10 Key Facts About Insurance Coverage in 2026
- The average American household spends $8,000 to $12,000 per year across all insurance premiums.
- Homeowners premiums have risen 36% to 46% since 2021; auto insurance surged 46% between 2022 and 2024.
- Health insurance marketplace premiums jumped approximately 21% in 2026 after enhanced subsidies expired.
- A 20-year, $500,000 term life policy costs as little as $26/month for a healthy 30-year-old.
- Umbrella liability insurance costs $150 to $300/year for $1 million in additional coverage.
- Disability insurance replaces 50% to 70% of income and costs 1% to 3% of annual salary.
- About 25% of flood insurance claims come from outside high-risk zones.
- Bundling home and auto typically saves 10% to 25% on both premiums.
- Medical debt remains the number-one cause of personal bankruptcy in the US.
- Reviewing and shopping your policies annually can save $500 to $1,500 or more per year.
FAQ
What types of insurance do most adults need? At minimum: health, auto (if you drive), homeowners or renters, life (if you have dependents), and disability insurance. Umbrella liability, flood, and long-term care insurance should be evaluated based on your assets, location, and life stage.
How often should I review my insurance coverage? At least once per year. Also review after any major life event: marriage, divorce, childbirth, home purchase, job change, retirement, or significant change in income or assets. Annual reviews catch gaps, eliminate redundant coverage, and can save money through rate shopping.
What is umbrella insurance and do I need it? Umbrella insurance adds an extra layer of liability protection beyond your auto and homeowners limits. If a lawsuit exceeds your base policy's coverage, the umbrella policy covers the difference. At $150 to $300 per year for $1 million, it's one of the cheapest ways to protect significant assets.

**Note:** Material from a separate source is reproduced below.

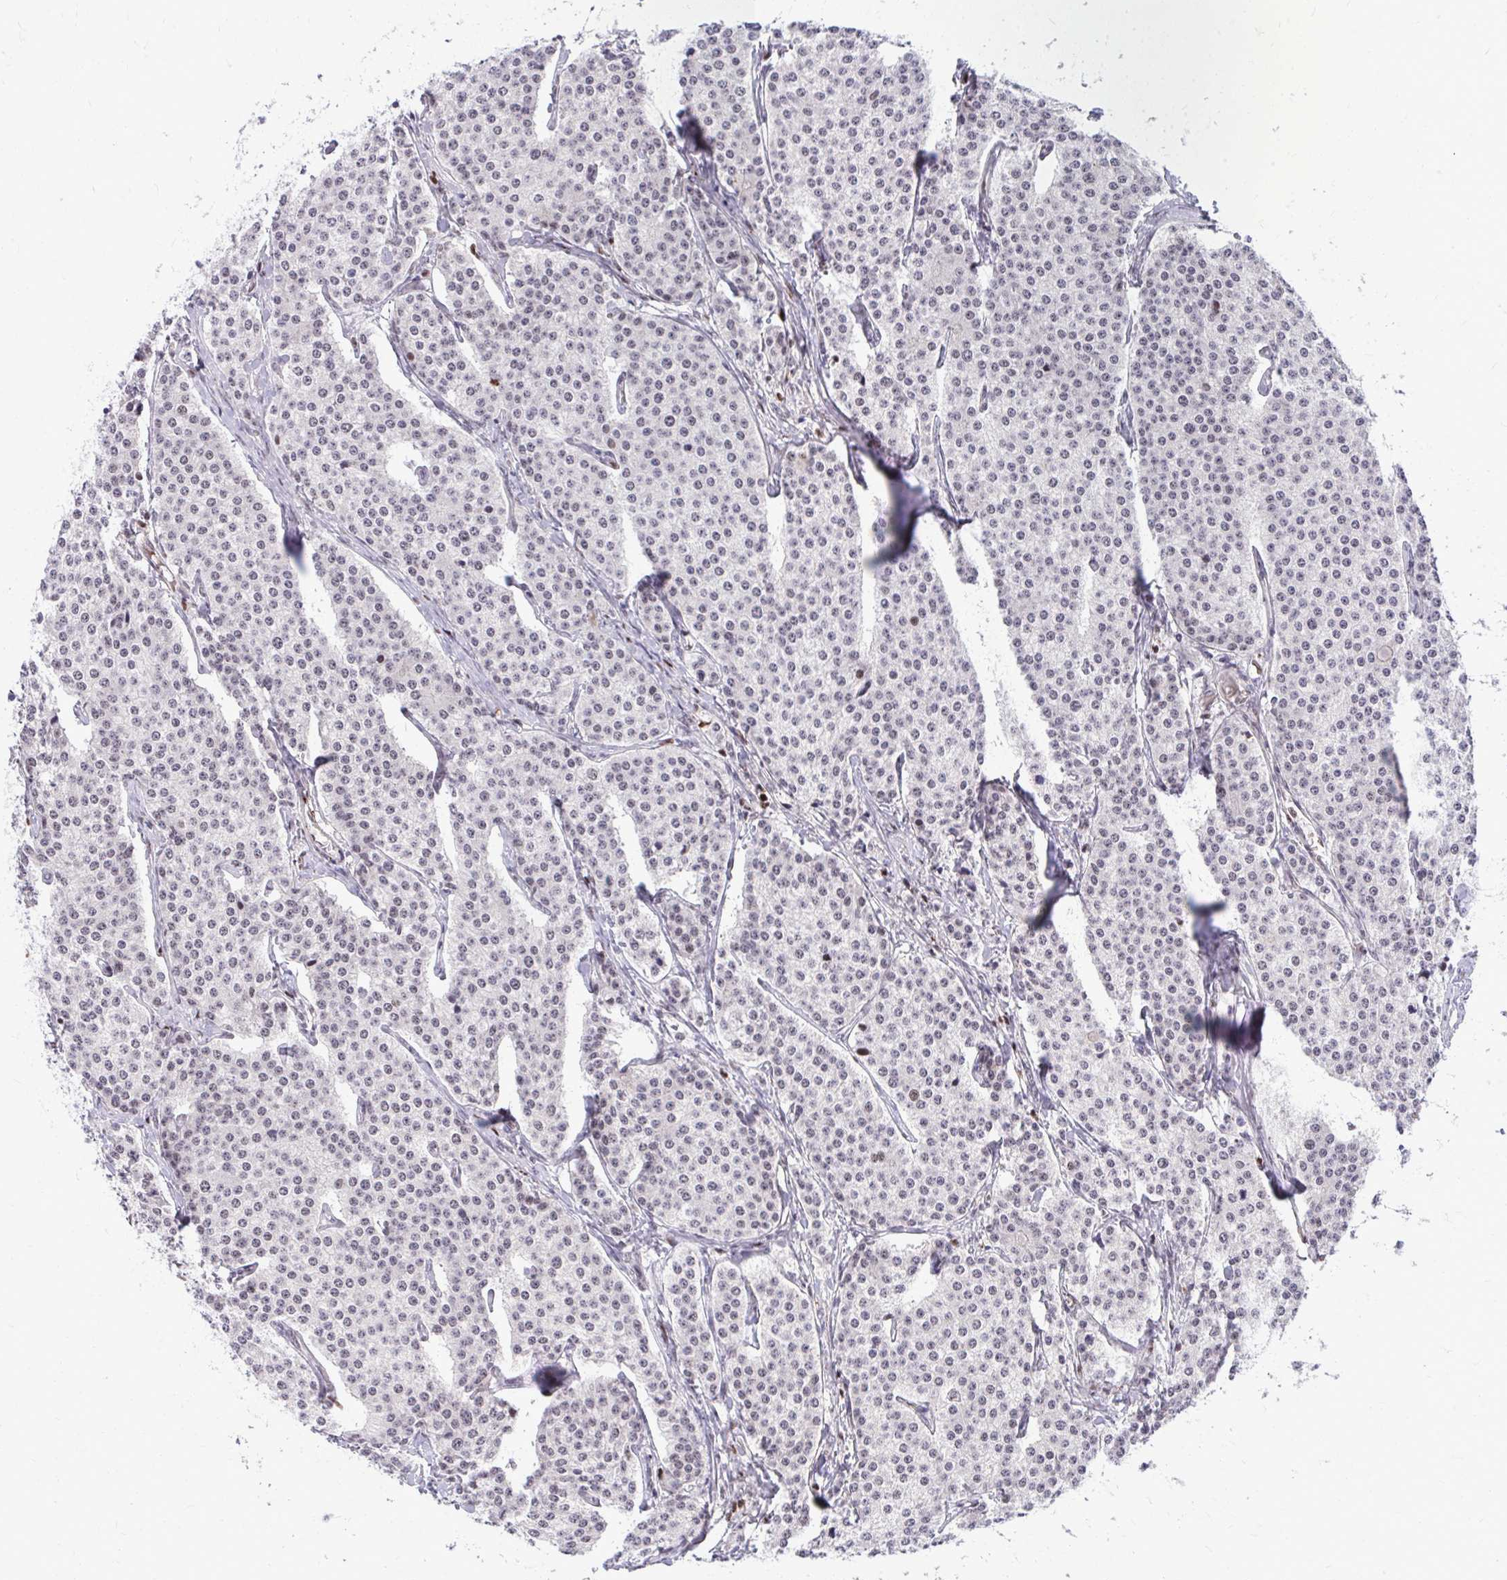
{"staining": {"intensity": "negative", "quantity": "none", "location": "none"}, "tissue": "carcinoid", "cell_type": "Tumor cells", "image_type": "cancer", "snomed": [{"axis": "morphology", "description": "Carcinoid, malignant, NOS"}, {"axis": "topography", "description": "Small intestine"}], "caption": "A high-resolution photomicrograph shows immunohistochemistry staining of carcinoid, which displays no significant expression in tumor cells.", "gene": "C14orf39", "patient": {"sex": "female", "age": 64}}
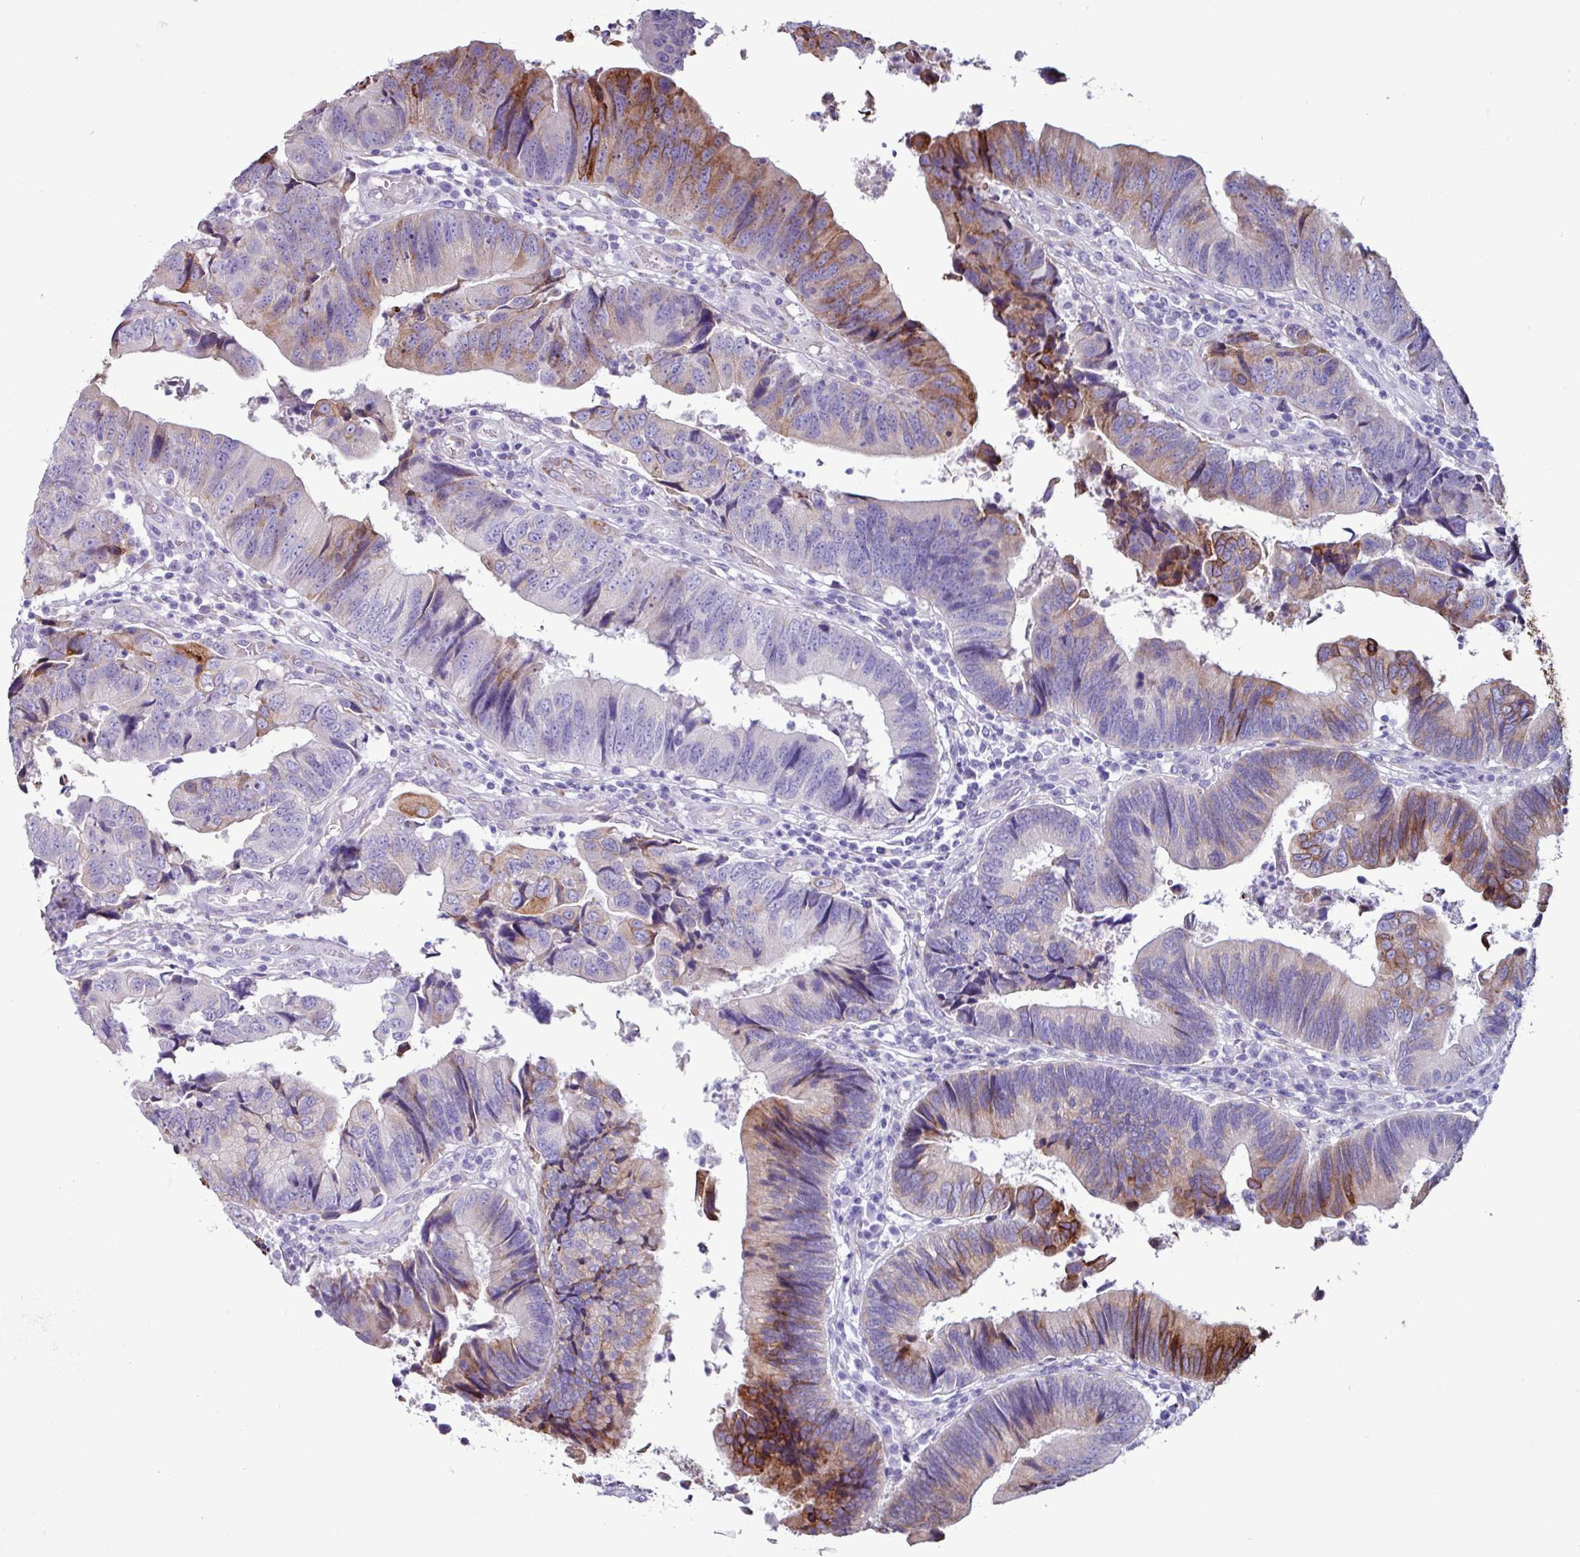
{"staining": {"intensity": "moderate", "quantity": "25%-75%", "location": "cytoplasmic/membranous"}, "tissue": "colorectal cancer", "cell_type": "Tumor cells", "image_type": "cancer", "snomed": [{"axis": "morphology", "description": "Adenocarcinoma, NOS"}, {"axis": "topography", "description": "Colon"}], "caption": "Moderate cytoplasmic/membranous positivity for a protein is identified in about 25%-75% of tumor cells of colorectal adenocarcinoma using IHC.", "gene": "PPP1R35", "patient": {"sex": "female", "age": 67}}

Is renters insurance worth it? Yes. At $15 to $30 per month, it covers your personal belongings (furniture, electronics, clothing), liability if someone gets injured in your apartment, and temporary housing if your unit becomes uninhabitable. Without it, a theft, fire, or water incident could cost you thousands out of pocket.
How can I save money on insurance without cutting coverage? Bundle multiple policies with one carrier, raise deductibles on home and auto, improve your credit score, compare quotes from at least five companies at each renewal, ask about all available discounts, and pay premiums annually instead of monthly to avoid installment fees.
What's the biggest insurance mistake people make? Buying insurance policy by policy over years without ever reviewing the full picture. This leads to gaps (no umbrella, no flood, outdated beneficiaries), overlaps (paying for coverage you don't need), and missed savings (not bundling, not shopping rates).